Figure 10, shows the effect of Tmax on the percentage of the improvement in the bandwidth in the TCS scheme. As Tmax grows higher, more throughput improvement is recorded. This might be useful in helping adjust the delay based on the application requirements.

Fig. 10
figure 10

Throughput improvement against Tmax

Finally, obviously, the dynamic nature of the relay in the mobile scenario degrades the performance of the protocols, the un-stability of the network cause more packet loss and collisions which result in low-delivery ratio and long-queuing times. The number of un-decodable packets also increases in the mobile relay scenario as a result of the collision and the hidden terminal effect.

5 Conclusions

In this paper, we consider VANET non-safety applications, where two sources are disseminating the data in a common area of interest.

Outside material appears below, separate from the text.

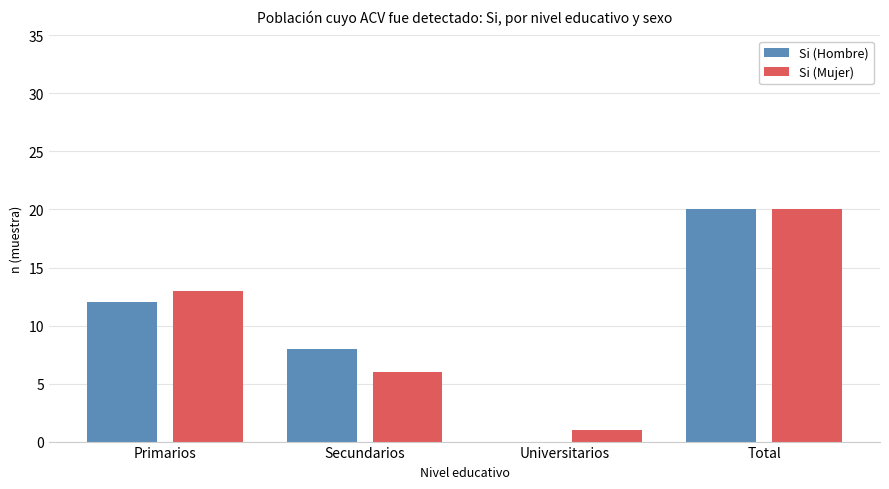

Between Primarios and Secundarios, which series saw the biggest shift?

Si (Mujer)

To reduce the network congestion, we propose using the same relay to rebroadcast the packets of both sources. And for better utilization of the bandwidth, we propose the network coding technique to be used by the relay when broadcasting the packets. By doing so, we record up to 38 % improvement in the throughput.

However, In order to control the imposed delay, two versions of our protocols have been described. Both the BSCS and TCS protocols have been tested under both stationary and mobile relay scenarios and showed a noticeable decrease in the imposed delay with respect to the pure network coding scenario.

We consider upgrading our mobile relay selection protocol, in order to improve the performance of the protocols in the fully dynamic environment.